A persistent governance problem has emerged across UK enterprise and financial services sectors: organisations cannot account for all the generative AI systems, large language models (LLMs) and open-source AI components deployed across their business. Gartner's recent analysis warns that by 2030, over 40% of enterprises will experience security or compliance incidents directly linked to unauthorised shadow AI—systems deployed without governance oversight, often by business units unaware of regulatory constraints. SAS's new AI Navigator platform is designed to solve this problem by providing a comprehensive inventory and lifecycle management capability for all AI assets.
The timing is critical. The EU AI Act, which regulates high-risk AI systems and mandates transparency around AI-generated content, enters enforcement phase in August 2026—just four months away. UK firms with EU operations or cross-border data flows face immediate obligation to map their AI systems against the Act's risk taxonomy. But the inventory challenge extends beyond European compliance. The FCA's principles-based approach to AI supervision requires that firms maintain clear visibility over AI use cases, understand the models' performance characteristics, and demonstrate human accountability for material decisions. Similarly, the ICO's AI and data protection guidance expects organisations to document data lineage through LLMs and identify privacy risks arising from model training on sensitive datasets.

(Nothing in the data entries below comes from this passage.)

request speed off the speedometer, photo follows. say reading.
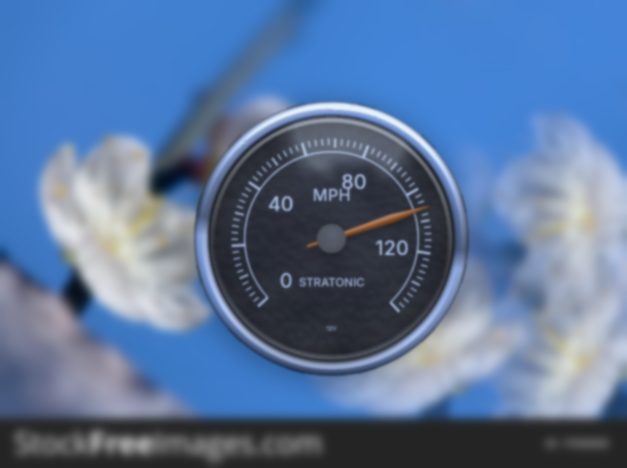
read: 106 mph
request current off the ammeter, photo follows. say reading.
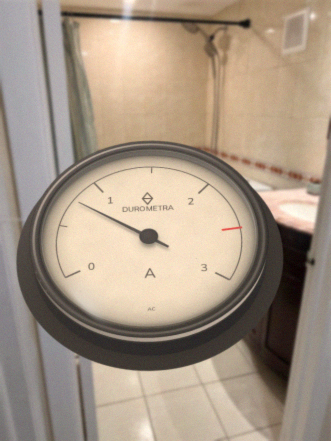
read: 0.75 A
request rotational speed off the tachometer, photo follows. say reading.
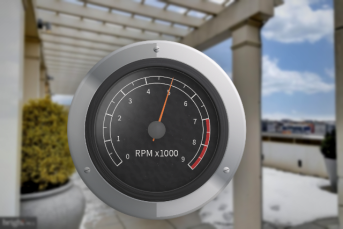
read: 5000 rpm
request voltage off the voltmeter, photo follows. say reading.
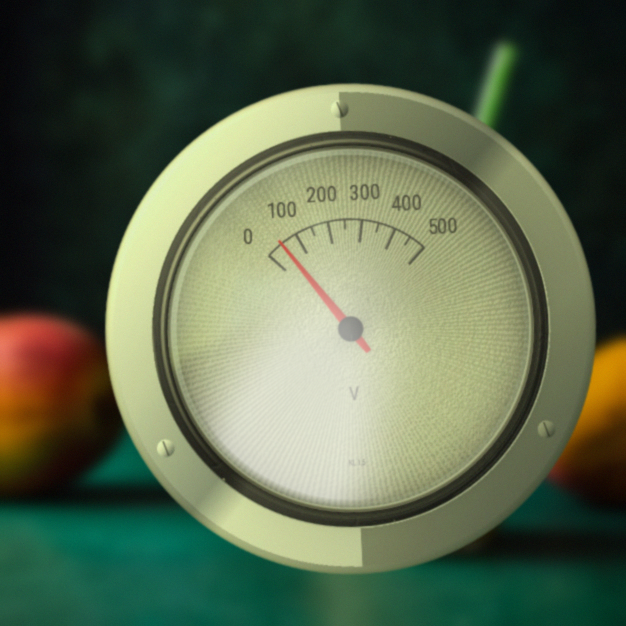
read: 50 V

AI Navigator's capability to track both proprietary models and open-source components addresses a blind spot in many organisations. Many firms deploy open-source models (such as Llama, Mistral or Falcon) in production environments without formal governance, sometimes unaware that these systems may have been trained on copyrighted data or contain embedded biases. The FCA's recent feedback from AI thematic reviews has flagged this as a material compliance risk. Coupled with tools such as Trovix Audit, which documents AI decision pathways and governance controls, Navigator enables firms to move from reactive breach-remediation mode to proactive compliance architecture.
The broader implication is that AI governance is becoming a foundational control, not a discretionary add-on. Firms that have not yet compiled comprehensive AI inventories—a survey earlier this year suggested this applies to over 30% of FTSE 100 firms—face accelerating pressure to do so. The cost of non-compliance is rising: the FCA has signalled willingness to take supervisory action against firms deploying AI without adequate governance, and the anticipated final AI rules for insurance and lending will codify these expectations into formal regulatory requirements.